= La viuda de la mafia =

La Viuda de la Mafia is a Colombian series, produced by Coestrellas for RCN Televisión.

The series protagonists were Carolina Gómez and the Cuban actor Abel Rodríguez, the series antagonist were Patrick Delmas and the telenovelas debut of Katherine Porto.

Careful counseling that included interviews with real wives of drug lords shows reality to the Colombian telenovela. A woman discovers, after the murder of her husband, who profits from drug trafficking family, your children are in danger, that society identifies as criminal and that the man who just falling in love is an undercover agent.

==Plot==
Diana Montes is a flight attendant who puts her career aside to raise a family. Her husband, Octavio, is a commercial pilot from a wealthy family.

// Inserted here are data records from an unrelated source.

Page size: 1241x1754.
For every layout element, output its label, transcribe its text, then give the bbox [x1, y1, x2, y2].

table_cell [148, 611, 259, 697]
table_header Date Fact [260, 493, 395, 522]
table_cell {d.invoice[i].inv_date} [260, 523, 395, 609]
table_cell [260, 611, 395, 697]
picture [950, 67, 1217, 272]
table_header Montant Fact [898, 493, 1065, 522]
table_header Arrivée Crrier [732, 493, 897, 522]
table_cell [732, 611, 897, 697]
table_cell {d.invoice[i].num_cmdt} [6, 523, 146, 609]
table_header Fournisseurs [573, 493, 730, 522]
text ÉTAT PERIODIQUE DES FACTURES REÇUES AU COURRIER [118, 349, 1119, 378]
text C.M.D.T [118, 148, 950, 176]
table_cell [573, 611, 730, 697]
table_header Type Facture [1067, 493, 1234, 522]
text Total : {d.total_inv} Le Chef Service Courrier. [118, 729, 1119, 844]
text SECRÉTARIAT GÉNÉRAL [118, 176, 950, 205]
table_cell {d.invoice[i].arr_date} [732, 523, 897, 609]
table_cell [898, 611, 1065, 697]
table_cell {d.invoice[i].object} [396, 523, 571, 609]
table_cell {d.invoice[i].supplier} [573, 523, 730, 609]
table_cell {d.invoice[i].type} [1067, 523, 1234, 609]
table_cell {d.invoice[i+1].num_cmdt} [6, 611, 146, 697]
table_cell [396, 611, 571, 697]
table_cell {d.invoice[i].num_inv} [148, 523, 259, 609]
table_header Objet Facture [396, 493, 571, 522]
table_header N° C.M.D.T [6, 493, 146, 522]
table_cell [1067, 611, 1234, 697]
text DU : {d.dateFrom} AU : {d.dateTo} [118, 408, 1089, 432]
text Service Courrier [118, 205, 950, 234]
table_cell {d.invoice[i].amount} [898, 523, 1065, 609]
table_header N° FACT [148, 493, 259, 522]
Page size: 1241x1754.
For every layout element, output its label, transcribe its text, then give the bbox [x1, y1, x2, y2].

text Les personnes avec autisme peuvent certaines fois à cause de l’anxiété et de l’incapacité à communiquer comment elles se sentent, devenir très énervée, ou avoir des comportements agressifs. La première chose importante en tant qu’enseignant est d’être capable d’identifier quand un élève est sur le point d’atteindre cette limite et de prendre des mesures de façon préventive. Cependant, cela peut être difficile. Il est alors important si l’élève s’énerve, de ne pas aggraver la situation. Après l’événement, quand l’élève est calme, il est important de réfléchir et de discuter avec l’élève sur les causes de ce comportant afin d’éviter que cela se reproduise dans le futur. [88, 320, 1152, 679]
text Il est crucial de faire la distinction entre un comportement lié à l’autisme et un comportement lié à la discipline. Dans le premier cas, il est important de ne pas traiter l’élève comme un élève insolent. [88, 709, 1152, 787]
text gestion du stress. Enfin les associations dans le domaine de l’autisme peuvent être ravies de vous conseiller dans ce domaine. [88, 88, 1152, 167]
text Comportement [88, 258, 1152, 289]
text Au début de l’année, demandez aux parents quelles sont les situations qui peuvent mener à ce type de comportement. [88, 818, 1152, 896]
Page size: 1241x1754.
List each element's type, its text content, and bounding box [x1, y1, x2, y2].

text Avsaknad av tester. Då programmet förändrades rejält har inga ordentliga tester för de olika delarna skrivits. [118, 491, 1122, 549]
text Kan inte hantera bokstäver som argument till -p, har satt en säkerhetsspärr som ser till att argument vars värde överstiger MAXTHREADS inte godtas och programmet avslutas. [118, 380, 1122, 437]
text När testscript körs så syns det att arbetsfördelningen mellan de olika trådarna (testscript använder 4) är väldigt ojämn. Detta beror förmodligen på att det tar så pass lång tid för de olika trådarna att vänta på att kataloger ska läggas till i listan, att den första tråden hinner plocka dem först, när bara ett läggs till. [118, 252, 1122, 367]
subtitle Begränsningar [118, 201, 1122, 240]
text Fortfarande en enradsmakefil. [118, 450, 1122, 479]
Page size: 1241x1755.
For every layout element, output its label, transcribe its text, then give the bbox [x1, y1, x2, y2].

Diana with her husband and children engage in what appeared to be an exotic adventure trip through the jungles of Colombia to celebrate a second honeymoon. She thought her life was perfect up in the middle of a chase, he discovers that the great love of his life looking for the drug trafficking charge.

In the middle of a shootout, Diana's husband dies, making it "The Widow of the Mafia", a woman who authorities said as the hub of any illegal organization, which hides an enormous fortune. Besides the Judicial Police Division (DPJ), lost in the chase to one of his detectives, who happens to be the companion and brother of Camilo Pulido, who will not rest until revenge on Diana

The DPJ starts an operative in infiltrating one of his best detectives, Camilo Pulido, so unmasked to it, the typical Mafia wife: young, pretty, indulgent, rich, and unscrupulous. Camilo Pulido will pose as an escort.

In appearances, everything is perfectly clear. But Camilo approaches Diana the situation becomes confusing. She does not seem to be guilty and may even be innocent. Camilo's obsession exceed professional interest. What we still do not know is that behind her, fortune and business, is the real brain: Aníbal Montes.